··· TEXT SECTION ···

What Do You Think of “The Salad Dressing Rule”?

Got an email recently from a reader with a concern (and frustration…) we’ve all come up against at some point in our commercial writing careers. He wrote:

The challenge that’s just unnerving me is how to shift prospects’ minds from thinking they can do the writing themselves instead of paying a commercial freelancer $100+ an hour to do it. What would be the best way to create a brand that would neutralize this kind of thinking on the part of prospects?

Got a similar question posed to me by one of my group coaching participants:

What’s the best way to approach an industry that often relies on in-house engineers to write its copy? Should I try to convince them that a good writer is a better choice than an engineer, or could I instead offer editorial services in these cases?

Here’s an aggregate response to the both of them. There are two ways to approach this issue and both have merit.

#1: A question immediately comes to mind: Why are you wasting your time trying to convince people who don’t think they need a professional writer, to start using one, rather than finding those clients who understand the value of good copywriting and already use writers, or, at the very least, are open to hiring one?

In one of my books, I talk about The Salad Dressing Rule (explained by a fellow freelance commercial writer friend):

If you sell salad dressing, it’s far easier to convince someone who already eats salad to try your dressing than to convince someone who doesn’t eat salad at all that they should start doing so.

In both cases, these folks are finding people who “don’t eat salad.” So, using the prospecting strategies laid out in the book, start barking up some different trees.

Bottom line, you can’t convince those who are convinced otherwise, unless you get them to try you out and they see the difference a commercial copywriter can make. Which leads to the second approach…

#2: As many experienced copywriters have noticed in their travels, getting a prospect to understand what we do by trying us out will often make converts of them (assuming we’re good at what we do, and understand that particular client’s business). As such, in the case of the engineering firm (or ANY prospect who’s hesitant to hire you to execute a writing project from scratch), yes, maybe you offer editing as a door-opener.

If the client has an epiphany (and I’ve seen it happen plenty) based on the editing, maybe they’ll try you out right from the get-go the next time around. All you can do is offer. If the client isn’t receptive, move on. If you’ve had other clients start out as they did and become converts, make sure you’re getting testimonials from them and share those with the hesitant ones…

(NOTE: this is where building alliances with graphic designers can really help. Designers hate designing around crappy copy and ending up with a sample that looks great but reads like doo-doo. So if they have a client who’s written their own copy (and it shows), and you’ve built a partnership with that designer based on delivering superior copy that makes their design shine, they’ll often try to persuade the client to hire you, knowing the client will end up with a more effective piece, which can only reflect well on them. Not to mention they get a stronger piece for their book. In those cases, you’ve got a third-party doing the selling, which can be more compelling. Doesn’t always work, but when it does… There are few things sweeter than seeing an erstwhile skeptical client find religion after seeing professionally written copy that positively puts theirs to shame.)

···

> [WRITTEN REQUEST]:
Judge whether each of these statements agrees with the salad dressing post, answering yes or no and quoting the deciding words from the post. 1. The post suggests offering editing to open the door with hesitant prospects. 2. The Salad Dressing Rule holds that people who don't eat salad are easier to win over than people who already do. 3. Graphic designers are described as liking to design around copy that clients wrote themselves.

··· INFORMATION SHOWN ···

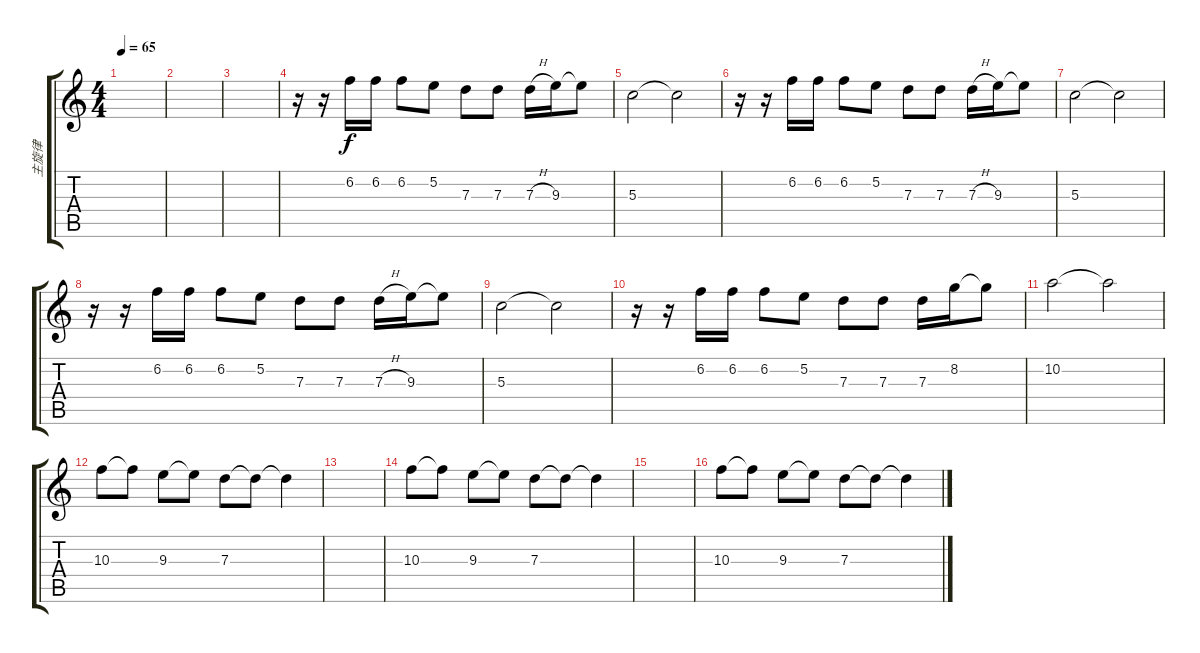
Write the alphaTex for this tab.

···

> [OUTPUT BELOW]:
1. Yes: "yes, maybe you offer editing as a door-opener."
2. No: "it’s far easier to convince someone who already eats salad to try your dressing than to convince someone who doesn’t eat salad at all that they should start doing so."
3. No: "Designers hate designing around crappy copy and ending up with a sample that looks great but reads like doo-doo."